In summary, this work demonstrates the ability of high phase diffractive axicons to exhibit dynamic spatial control of the resulting Bessel beam, controlled through the phase modulation maximum dynamic range. These high phase axicons can produce Bessel beams whose radius and length are more strictly confined than previously demonstrated with standard diffractive axicons of the same period showing only 2π phase modulation. Thus, the phase modulation depth enables a new control parameter for diffractive axicons in addition to the usual method of varying its period. The greater the phase depth, the more confined the beam profile becomes and the shorter the propagation distance is.

In addition, we noted in Fig. 2(a) that the intensity of the beam increases as the value of M increases. We believe this is a result of fringing effect, which reduces diffraction efficiency when gratings with low period are encoded onto SLMs with small pixels. The use of higher values of M allows employing gratings with larger periods, therefore reducing the impact of this fringing effect.
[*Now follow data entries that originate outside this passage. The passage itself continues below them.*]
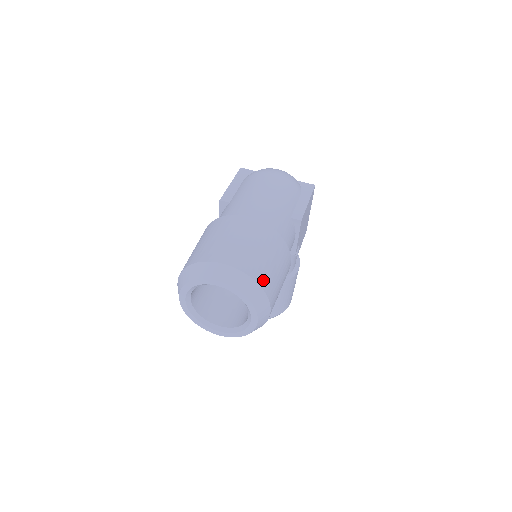
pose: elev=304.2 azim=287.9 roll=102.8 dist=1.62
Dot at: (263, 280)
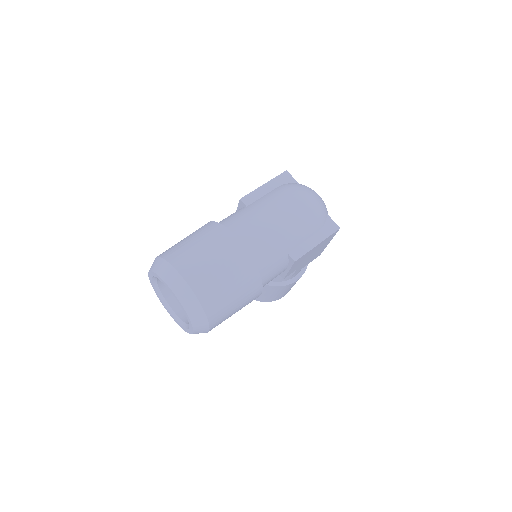
Dot at: (211, 307)
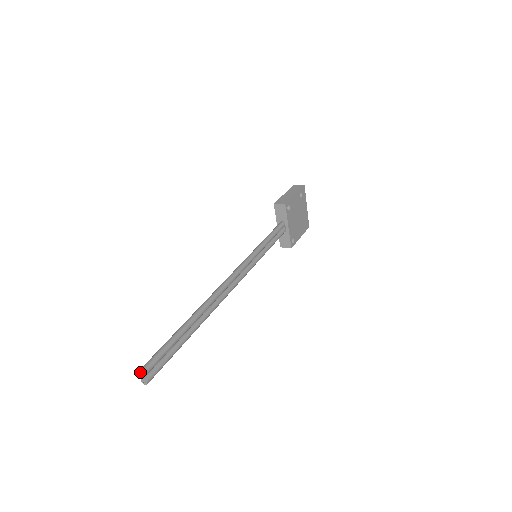
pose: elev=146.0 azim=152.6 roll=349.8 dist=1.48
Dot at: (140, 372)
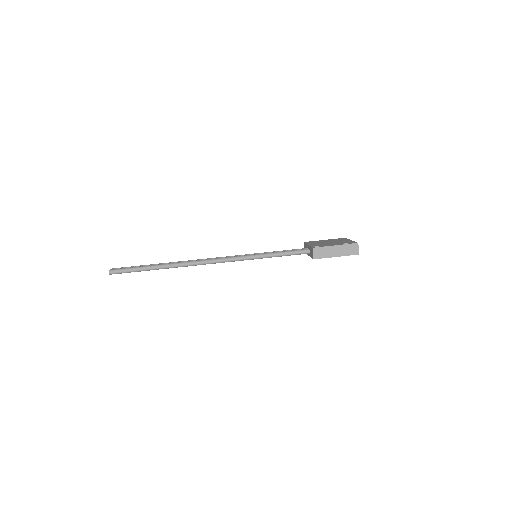
Dot at: (109, 273)
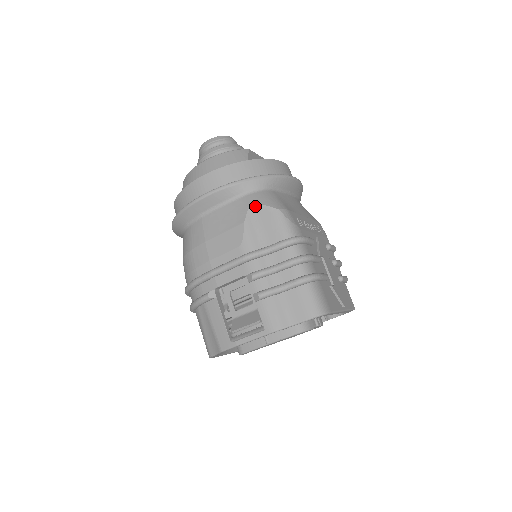
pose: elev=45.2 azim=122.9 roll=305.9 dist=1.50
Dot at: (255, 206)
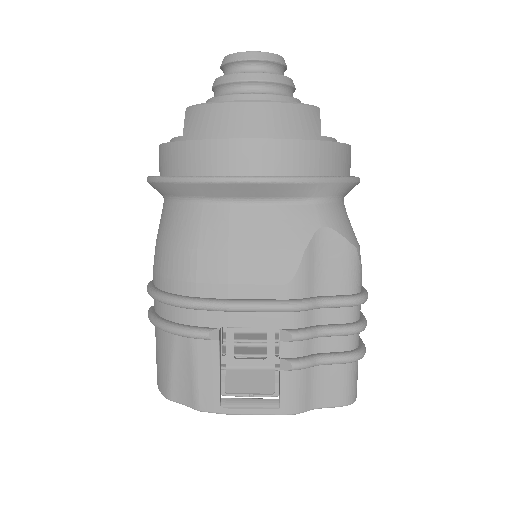
Dot at: (327, 230)
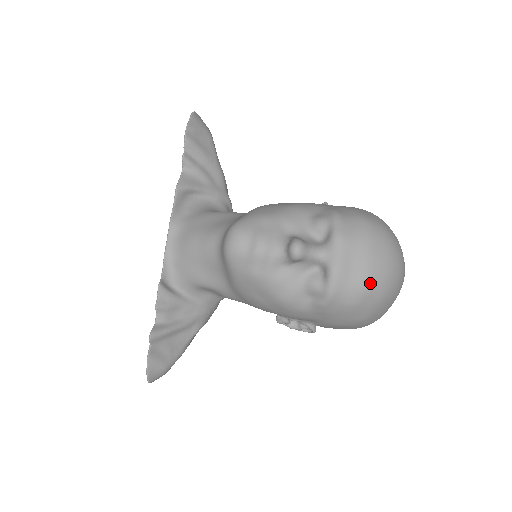
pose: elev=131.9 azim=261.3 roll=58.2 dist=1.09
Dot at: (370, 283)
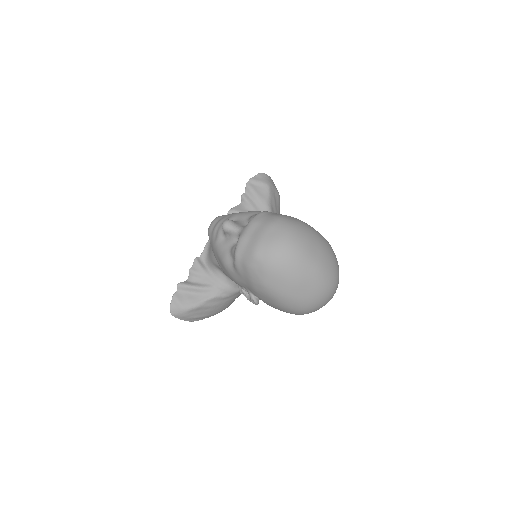
Dot at: (257, 251)
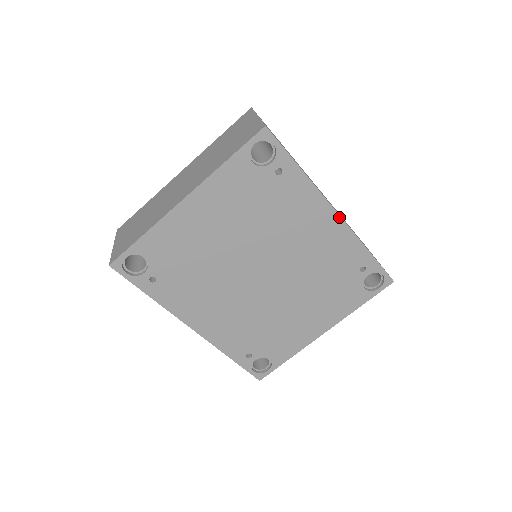
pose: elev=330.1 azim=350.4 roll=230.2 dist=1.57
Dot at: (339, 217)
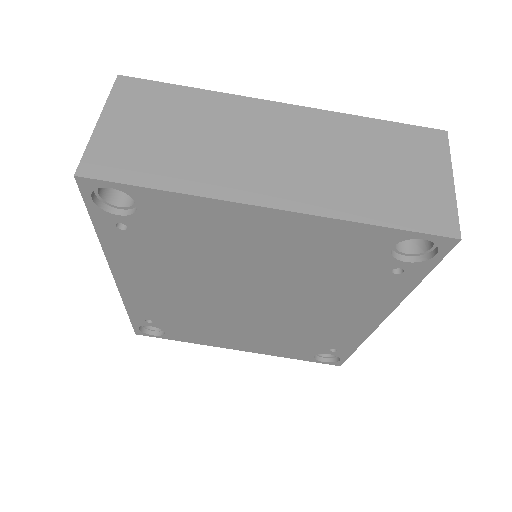
Dot at: (378, 324)
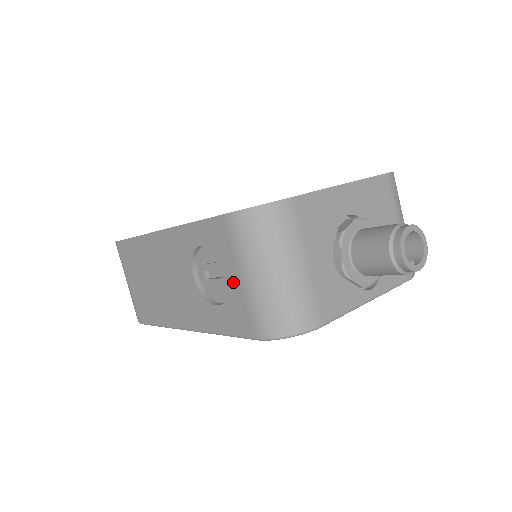
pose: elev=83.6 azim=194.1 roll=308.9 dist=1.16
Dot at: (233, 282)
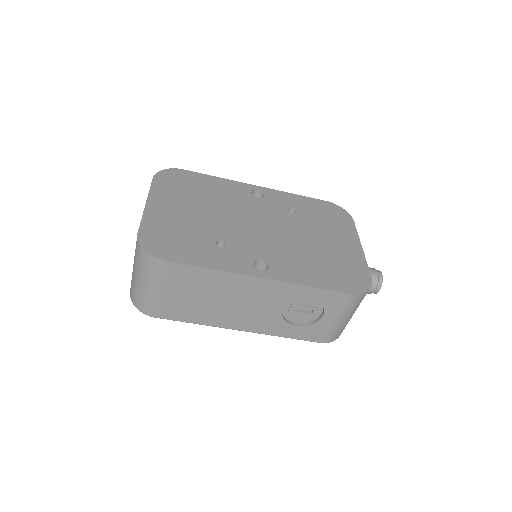
Dot at: (326, 320)
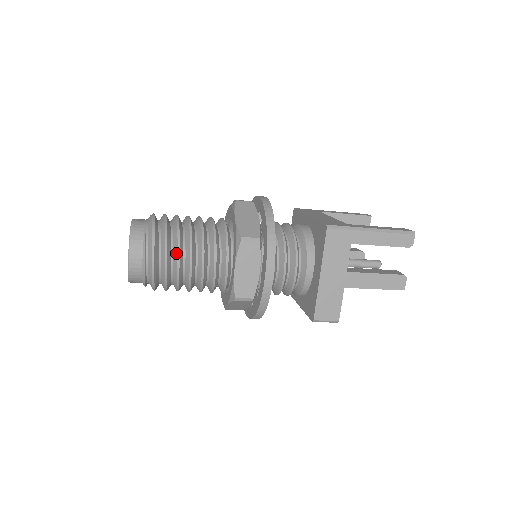
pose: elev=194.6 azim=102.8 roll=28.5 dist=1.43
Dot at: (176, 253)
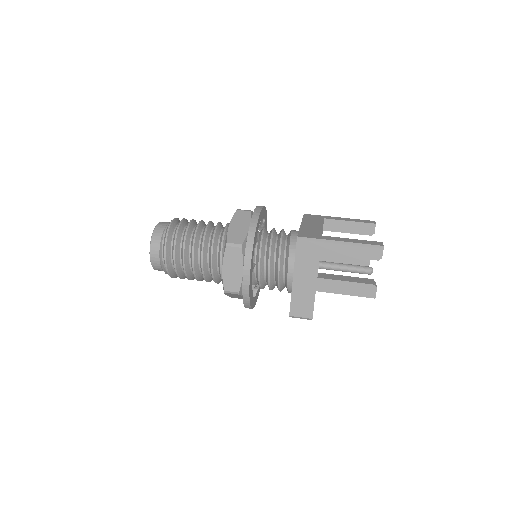
Dot at: (182, 252)
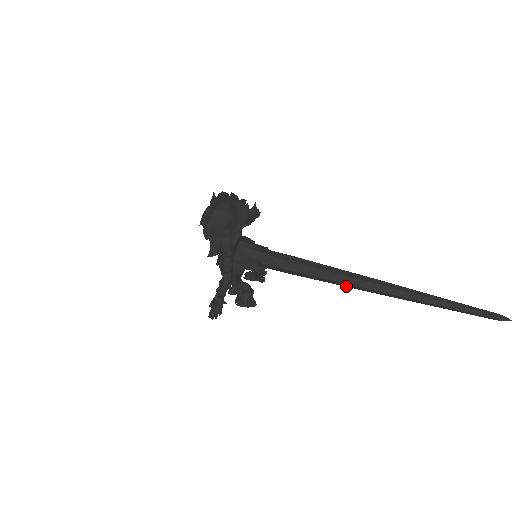
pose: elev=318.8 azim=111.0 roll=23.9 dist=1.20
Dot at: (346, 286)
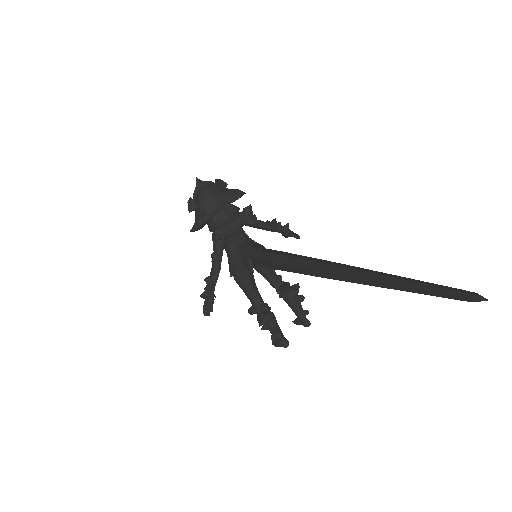
Dot at: (312, 274)
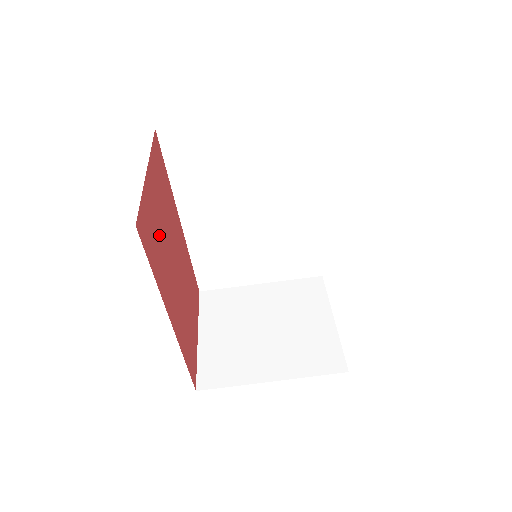
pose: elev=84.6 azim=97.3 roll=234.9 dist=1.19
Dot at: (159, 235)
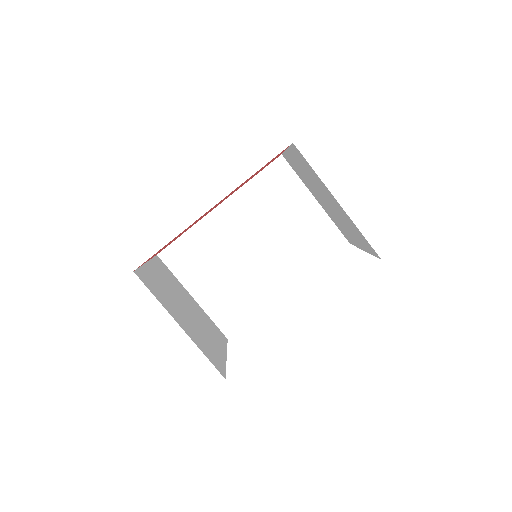
Dot at: occluded
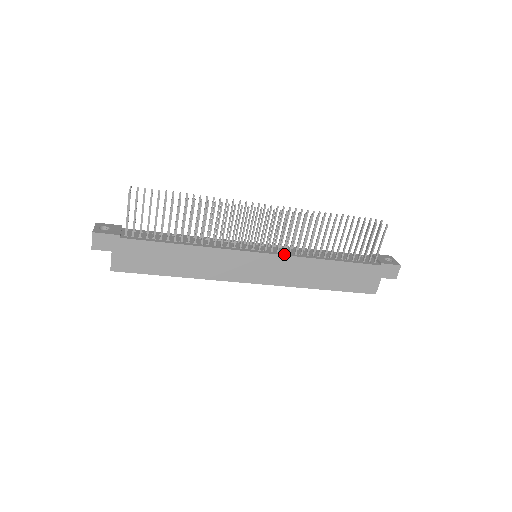
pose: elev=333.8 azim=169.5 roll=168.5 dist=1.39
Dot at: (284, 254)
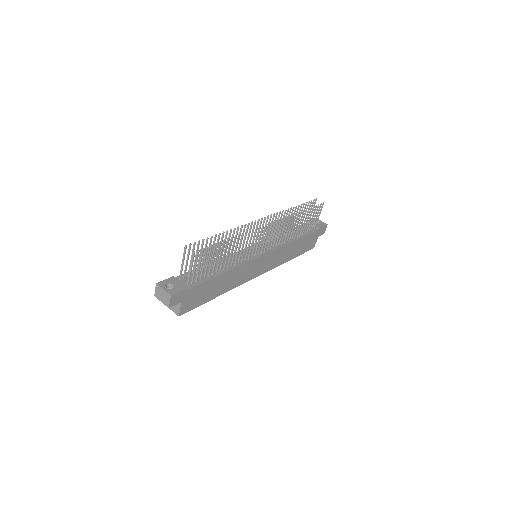
Dot at: (275, 248)
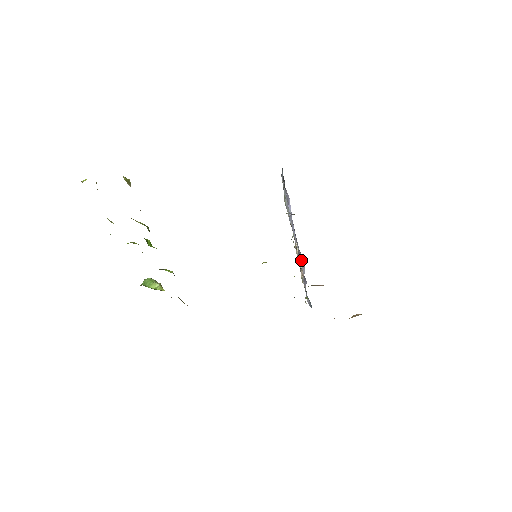
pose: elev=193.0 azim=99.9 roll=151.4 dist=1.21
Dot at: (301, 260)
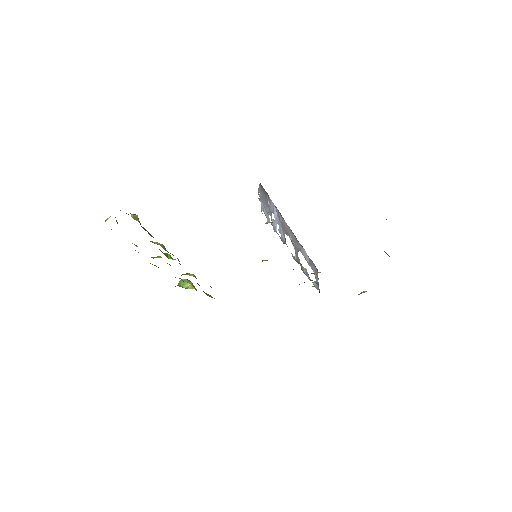
Dot at: (302, 251)
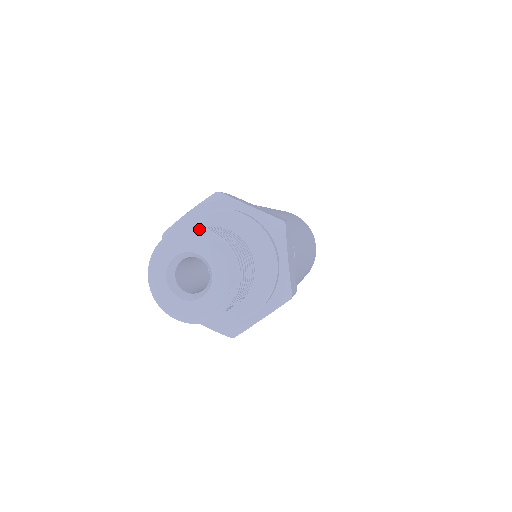
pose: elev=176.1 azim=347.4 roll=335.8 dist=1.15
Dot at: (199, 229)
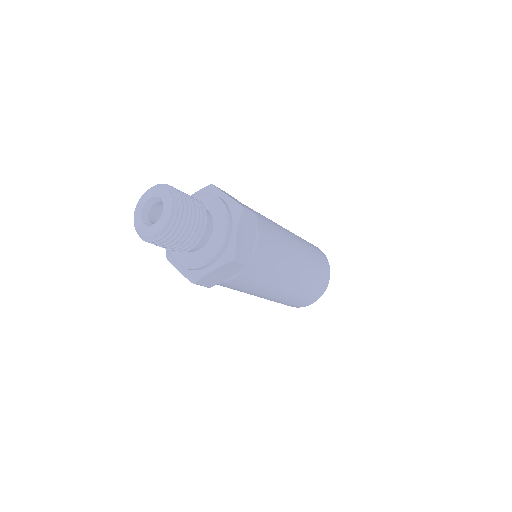
Dot at: (145, 193)
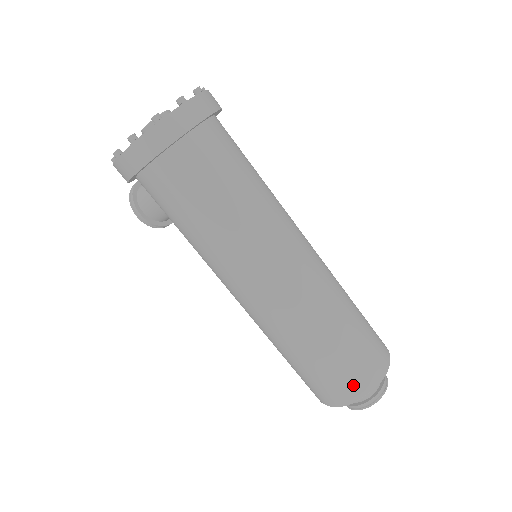
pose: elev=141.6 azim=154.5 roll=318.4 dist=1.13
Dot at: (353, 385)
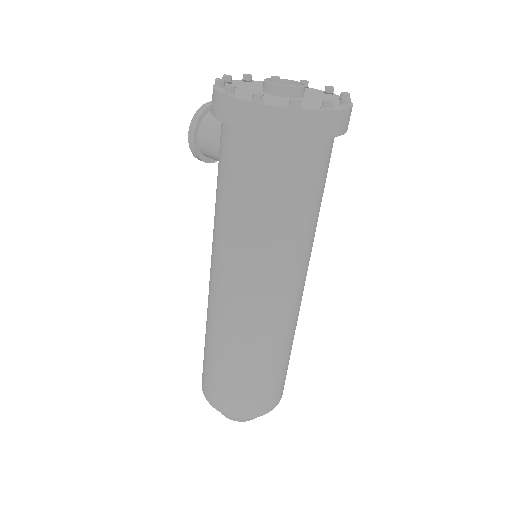
Dot at: (239, 406)
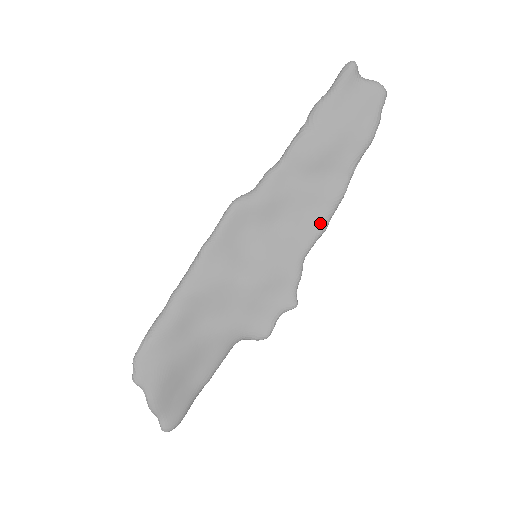
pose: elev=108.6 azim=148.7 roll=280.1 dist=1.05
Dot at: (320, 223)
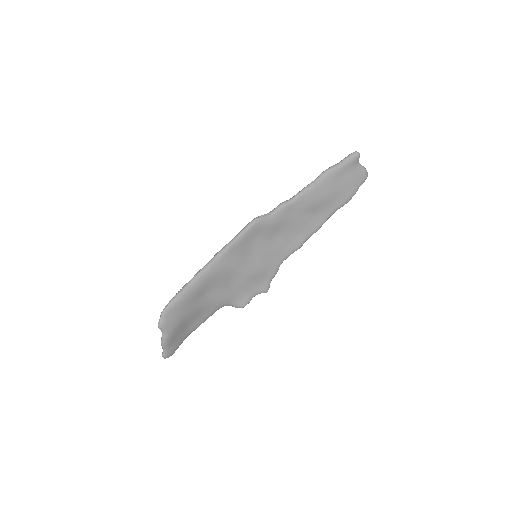
Dot at: (299, 243)
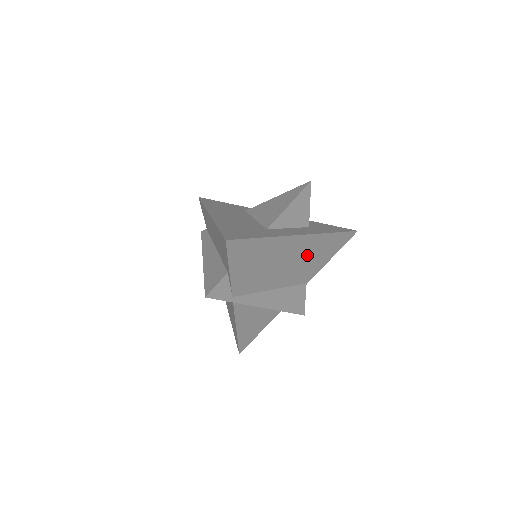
Encoding gratings in these large phase modulation devices additionally provide an opposite chromatic dispersion in comparison to standard diffractive components [17], and therefore could be useful for use with polychromatic light. Other modulation technologies such as fluidic lenses [20] or continuous liquid-crystal lenses [21], have been used to generate refractive tunable axicons that exhibit various cycles of phase modulation. Our approach here can be considered as an intermediate situation in between pure diffractive axicons and pure refractive axicons, since the large phase modulation SLM allows changing both the period p and the modulation range M, thus providing great flexibility.

Finally, this ability to dynamically manipulate the maximum length and beam width of a Bessel beam can be useful in the different kinds of applications where a flexible and tunable Bessel beams are required. These include medical applications like laser eye surgery or optical coherence tomography, or commercial applications like laser microfabrication, optical trapping or optical alignment systems.